Type out all the records word for word. Any pictures are to be left out.

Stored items

■ ■ ■ ■ ■ ■ ■

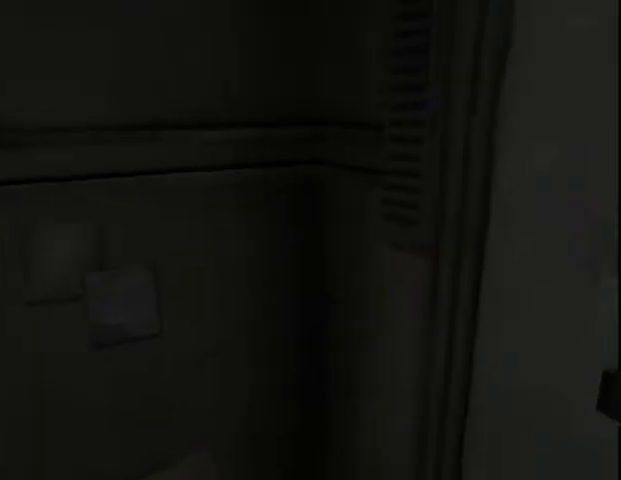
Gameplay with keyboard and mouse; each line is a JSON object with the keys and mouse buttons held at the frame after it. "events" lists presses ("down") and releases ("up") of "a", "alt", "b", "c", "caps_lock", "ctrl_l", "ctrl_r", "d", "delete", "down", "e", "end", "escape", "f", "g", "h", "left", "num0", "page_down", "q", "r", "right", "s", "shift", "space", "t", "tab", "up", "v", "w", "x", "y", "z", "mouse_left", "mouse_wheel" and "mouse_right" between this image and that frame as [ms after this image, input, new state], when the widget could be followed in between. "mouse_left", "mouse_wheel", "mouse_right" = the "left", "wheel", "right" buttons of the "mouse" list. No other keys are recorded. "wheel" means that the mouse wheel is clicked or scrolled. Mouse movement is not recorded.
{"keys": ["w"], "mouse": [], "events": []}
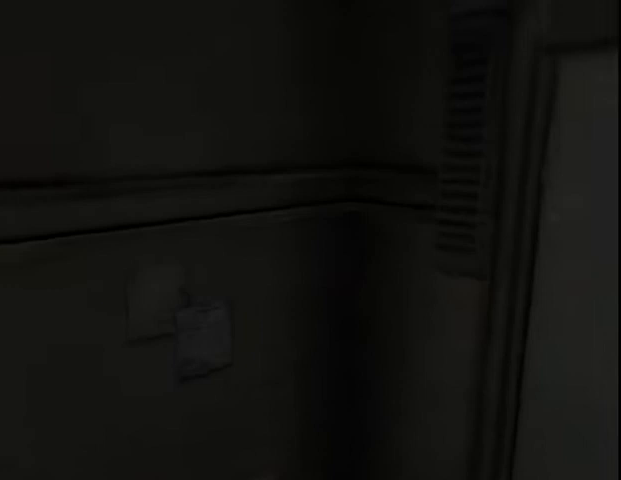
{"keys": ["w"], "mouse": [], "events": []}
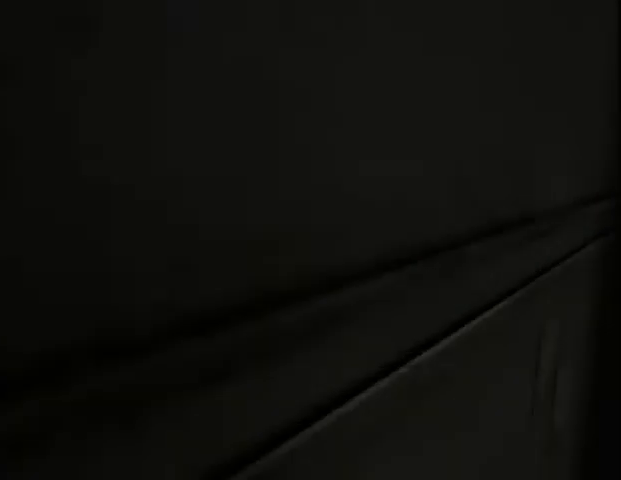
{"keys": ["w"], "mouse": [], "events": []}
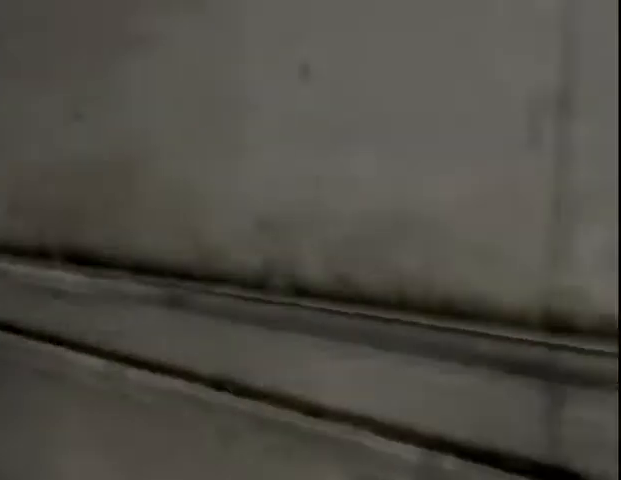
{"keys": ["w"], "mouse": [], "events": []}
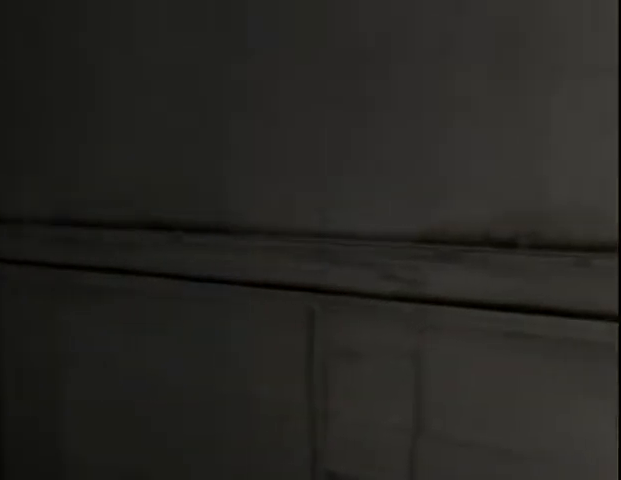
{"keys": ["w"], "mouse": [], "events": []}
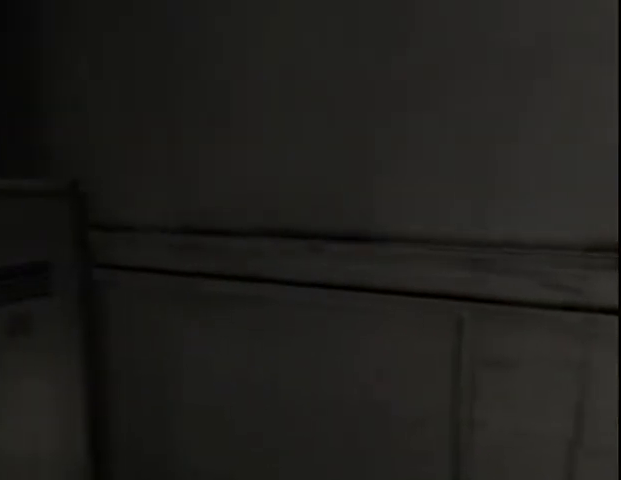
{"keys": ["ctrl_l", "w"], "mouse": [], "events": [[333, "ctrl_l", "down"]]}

■ ■ ■ ■ ■ ■ ■

* **Result for this exercise**
Gameplay with keyboard and mouse; each line is a JSON object with the keys and mouse buttons held at the frame after it. "events" lists presses ("down") and releases ("up") of "a", "alt", "b", "c", "caps_lock", "ctrl_l", "ctrl_r", "d", "delete", "down", "e", "end", "escape", "f", "g", "h", "left", "num0", "page_down", "q", "r", "right", "s", "shift", "space", "t", "tab", "up", "v", "w", "x", "y", "z", "mouse_left", "mouse_wheel" and "mouse_right" between this image and that frame as [ms after this image, input, new state], when the widget could be followed in between. "mouse_left", "mouse_wheel", "mouse_right" = the "left", "wheel", "right" buttons of the "mouse" list. No other keys are recorded. "wheel" means that the mouse wheel is clicked or scrolled. Mouse movement is not recorded.
{"keys": ["w"], "mouse": [], "events": []}
{"keys": ["w"], "mouse": [], "events": []}
{"keys": ["w"], "mouse": [], "events": []}
{"keys": ["w"], "mouse": [], "events": []}
{"keys": ["w"], "mouse": [], "events": []}
{"keys": ["ctrl_l", "w"], "mouse": [], "events": [[333, "ctrl_l", "down"]]}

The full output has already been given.